## Task description
Copy all the records exactly, but keep the pictures out of your version.

========================

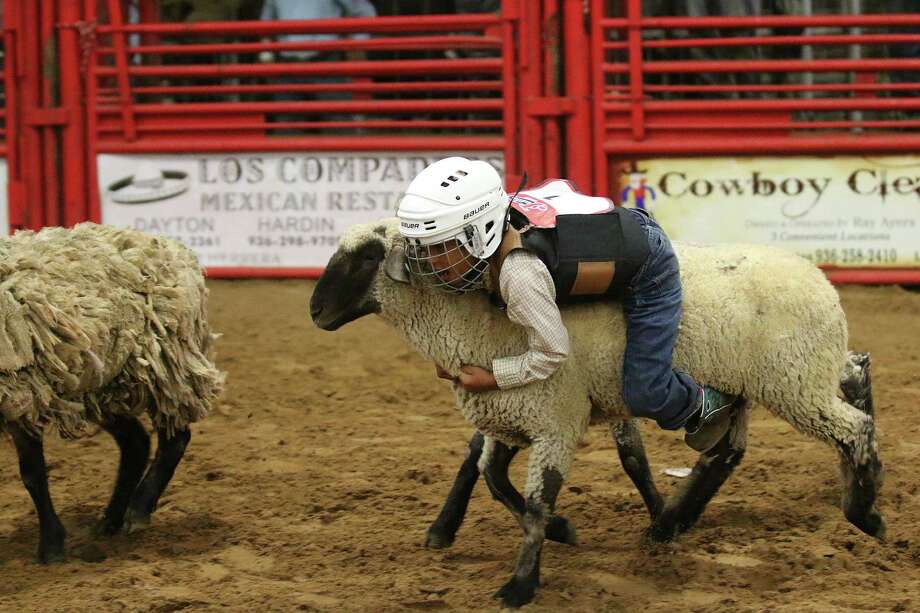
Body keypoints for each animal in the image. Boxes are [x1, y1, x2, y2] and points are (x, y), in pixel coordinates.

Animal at [1, 222, 225, 560]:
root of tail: (172, 247)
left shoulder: (23, 393)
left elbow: (32, 474)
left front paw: (51, 546)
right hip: (104, 384)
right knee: (136, 443)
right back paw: (111, 520)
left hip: (166, 365)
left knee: (174, 438)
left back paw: (138, 510)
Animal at [310, 219, 884, 608]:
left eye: (366, 256)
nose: (315, 311)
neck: (475, 321)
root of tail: (820, 279)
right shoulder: (514, 409)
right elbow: (492, 473)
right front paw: (561, 532)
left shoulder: (557, 413)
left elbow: (536, 497)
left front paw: (522, 583)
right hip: (785, 375)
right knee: (767, 427)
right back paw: (671, 523)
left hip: (793, 380)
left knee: (851, 428)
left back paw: (865, 511)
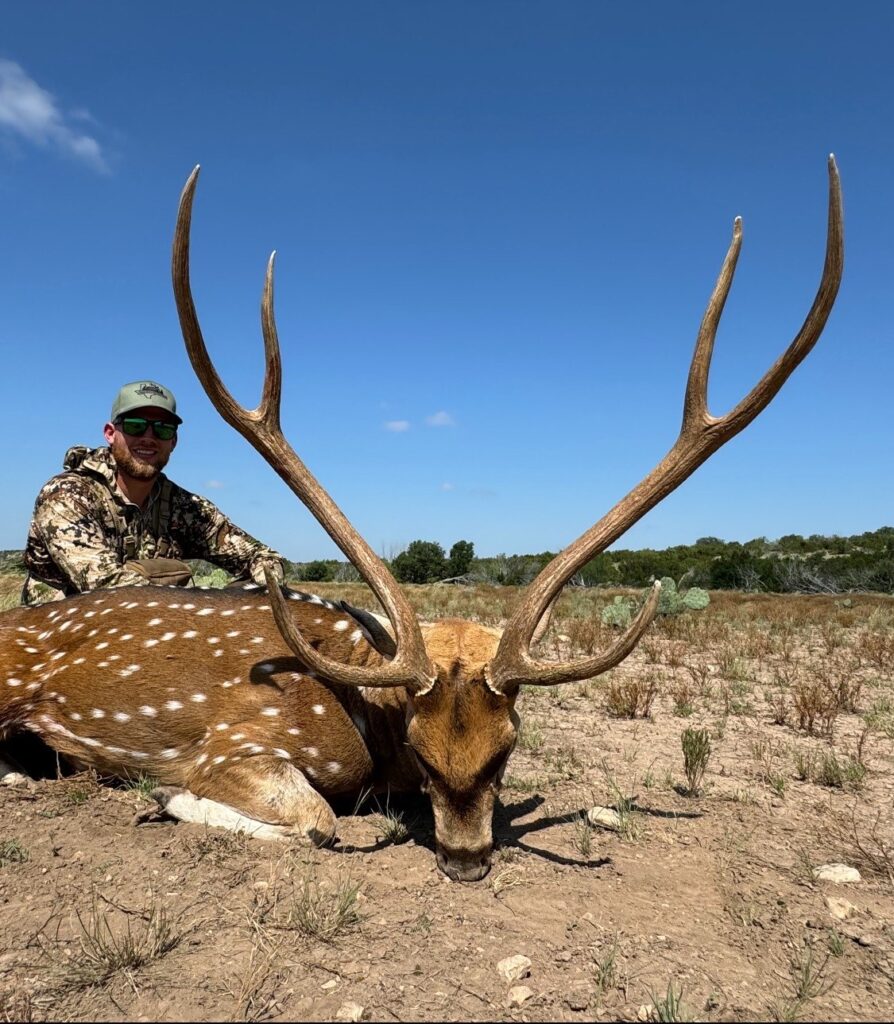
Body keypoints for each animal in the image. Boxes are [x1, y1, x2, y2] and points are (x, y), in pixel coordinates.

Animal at [0, 159, 843, 881]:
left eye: (507, 751)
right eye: (420, 747)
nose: (466, 859)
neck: (363, 700)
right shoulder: (235, 741)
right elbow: (315, 820)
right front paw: (165, 797)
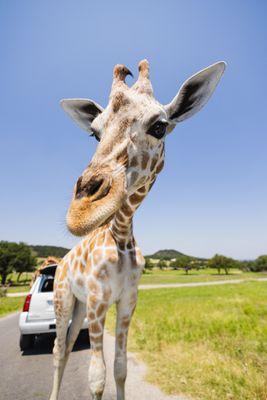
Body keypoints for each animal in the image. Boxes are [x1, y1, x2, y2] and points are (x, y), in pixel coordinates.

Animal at [49, 57, 226, 398]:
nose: (82, 213)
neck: (119, 235)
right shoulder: (98, 299)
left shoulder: (128, 299)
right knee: (59, 350)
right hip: (64, 299)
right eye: (94, 133)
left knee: (68, 343)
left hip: (78, 306)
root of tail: (60, 262)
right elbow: (97, 376)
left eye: (159, 126)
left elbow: (120, 368)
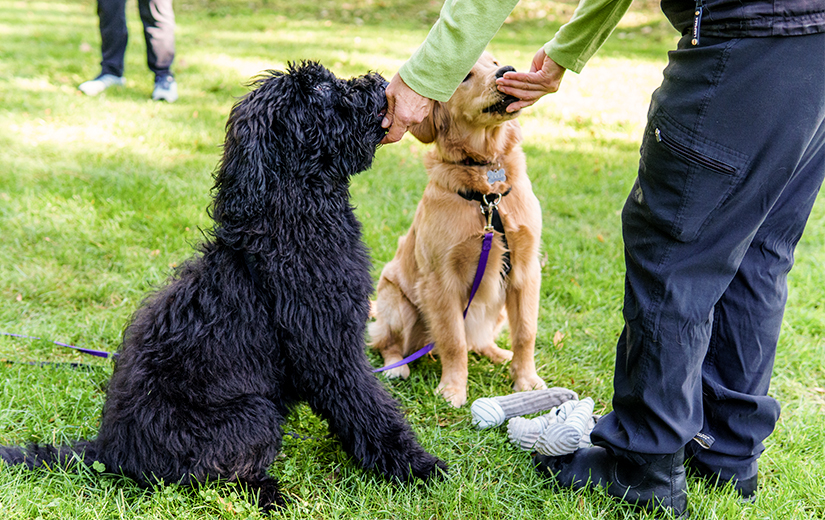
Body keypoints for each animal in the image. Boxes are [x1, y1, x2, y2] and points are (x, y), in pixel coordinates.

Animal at [0, 62, 444, 512]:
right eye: (319, 89)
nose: (379, 82)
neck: (291, 216)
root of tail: (108, 451)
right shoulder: (328, 350)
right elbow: (368, 408)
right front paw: (417, 466)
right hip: (252, 413)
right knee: (214, 476)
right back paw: (270, 493)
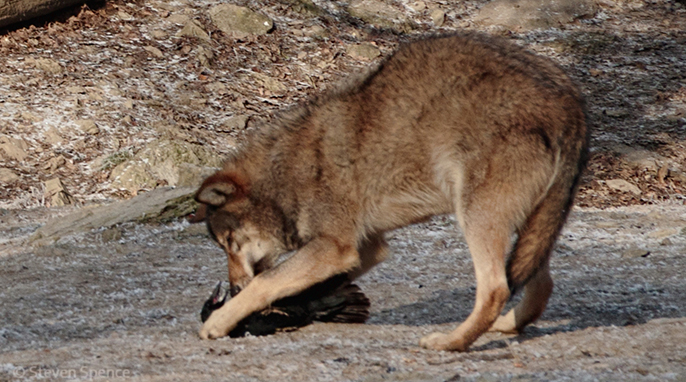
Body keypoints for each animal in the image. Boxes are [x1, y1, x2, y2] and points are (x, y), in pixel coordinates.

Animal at [195, 31, 592, 350]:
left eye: (229, 244)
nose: (232, 287)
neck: (285, 172)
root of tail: (569, 101)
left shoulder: (333, 249)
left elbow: (267, 282)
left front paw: (219, 321)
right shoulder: (365, 249)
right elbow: (293, 285)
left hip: (476, 218)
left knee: (497, 288)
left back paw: (451, 343)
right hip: (530, 227)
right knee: (540, 285)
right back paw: (505, 326)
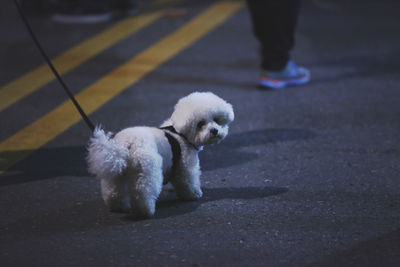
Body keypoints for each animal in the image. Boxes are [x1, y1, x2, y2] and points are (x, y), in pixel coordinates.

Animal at [86, 92, 233, 218]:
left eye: (216, 120)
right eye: (200, 123)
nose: (215, 130)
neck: (180, 133)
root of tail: (125, 145)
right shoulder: (186, 165)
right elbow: (188, 181)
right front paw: (193, 194)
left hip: (116, 174)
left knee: (114, 191)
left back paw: (119, 207)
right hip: (147, 170)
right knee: (143, 192)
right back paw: (145, 211)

========================

## Expected answer
Body keypoints for each animal in the image. Boxes are [x1, y1, x2, y2] and points are (x, y), in pixel coordinates.

Animal at [1, 222, 225, 560]:
root of tail: (172, 247)
left shoulder: (23, 393)
left elbow: (32, 474)
left front paw: (51, 546)
right hip: (104, 384)
right knee: (136, 443)
right back paw: (111, 520)
left hip: (166, 365)
left knee: (174, 438)
left back paw: (138, 510)
Animal at [310, 219, 884, 608]:
left eye: (366, 256)
nose: (315, 311)
neck: (475, 321)
root of tail: (820, 279)
right shoulder: (514, 409)
right elbow: (492, 473)
right front paw: (561, 532)
left shoulder: (557, 413)
left elbow: (536, 497)
left front paw: (522, 583)
right hip: (785, 375)
right knee: (767, 427)
right back paw: (671, 523)
left hip: (793, 380)
left knee: (851, 428)
left back paw: (865, 511)
Body keypoints for each animal in the image. Boxes are [x1, y1, x2, y2] and points are (x, y), in pixel coordinates.

Animal at [0, 159, 843, 881]:
left eye: (507, 751)
right eye: (420, 747)
nose: (466, 859)
neck: (363, 700)
right shoulder: (235, 741)
right elbow: (315, 820)
right front paw: (165, 797)
Body keypoints for each animal in the image. Boxes are [x1, y1, x2, y2] and points are (x, y), in pixel coordinates.

Animal at [49, 57, 226, 398]:
nose: (82, 213)
neck: (119, 235)
right shoulder: (98, 299)
left shoulder: (128, 299)
right knee: (59, 350)
right hip: (64, 299)
right eye: (94, 133)
left knee: (68, 343)
left hip: (78, 306)
root of tail: (60, 262)
right elbow: (97, 376)
left eye: (159, 126)
left elbow: (120, 368)
Body keypoints for each animal in the image. Boxes are [x1, y1, x2, y2] and points are (x, y), in pixel coordinates.

Animal at [0, 62, 444, 512]:
right eye: (319, 89)
nose: (379, 82)
neck: (291, 216)
root of tail: (108, 451)
right shoulder: (328, 350)
right elbow: (368, 408)
right front paw: (417, 466)
right hip: (252, 413)
right knee: (214, 476)
right back paw: (270, 493)
Body keypoints for each animal in the image. Boxes are [x1, y1, x2, y2] and points are (x, y), in pixel coordinates.

Animal at [195, 31, 592, 350]:
left eye: (229, 244)
nose: (232, 287)
neck: (285, 172)
root of tail: (569, 101)
left shoulder: (333, 249)
left elbow: (267, 282)
left front paw: (219, 321)
right shoulder: (365, 249)
right elbow: (293, 285)
left hip: (476, 218)
left knee: (497, 288)
left back paw: (451, 343)
right hip: (530, 227)
right knee: (540, 285)
right back paw: (505, 326)
Body keypoints for each animal in the image. Boxes are [x1, y1, x2, y2] and points are (x, y), in pixel coordinates.

Animal at [86, 92, 233, 218]:
left eye: (216, 120)
right eye: (200, 123)
nose: (215, 130)
neck: (180, 133)
root of tail: (125, 145)
right shoulder: (186, 165)
right elbow: (188, 181)
right front paw: (193, 194)
left hip: (116, 174)
left knee: (114, 191)
left back paw: (119, 207)
right hip: (147, 170)
right knee: (143, 192)
right back paw: (145, 211)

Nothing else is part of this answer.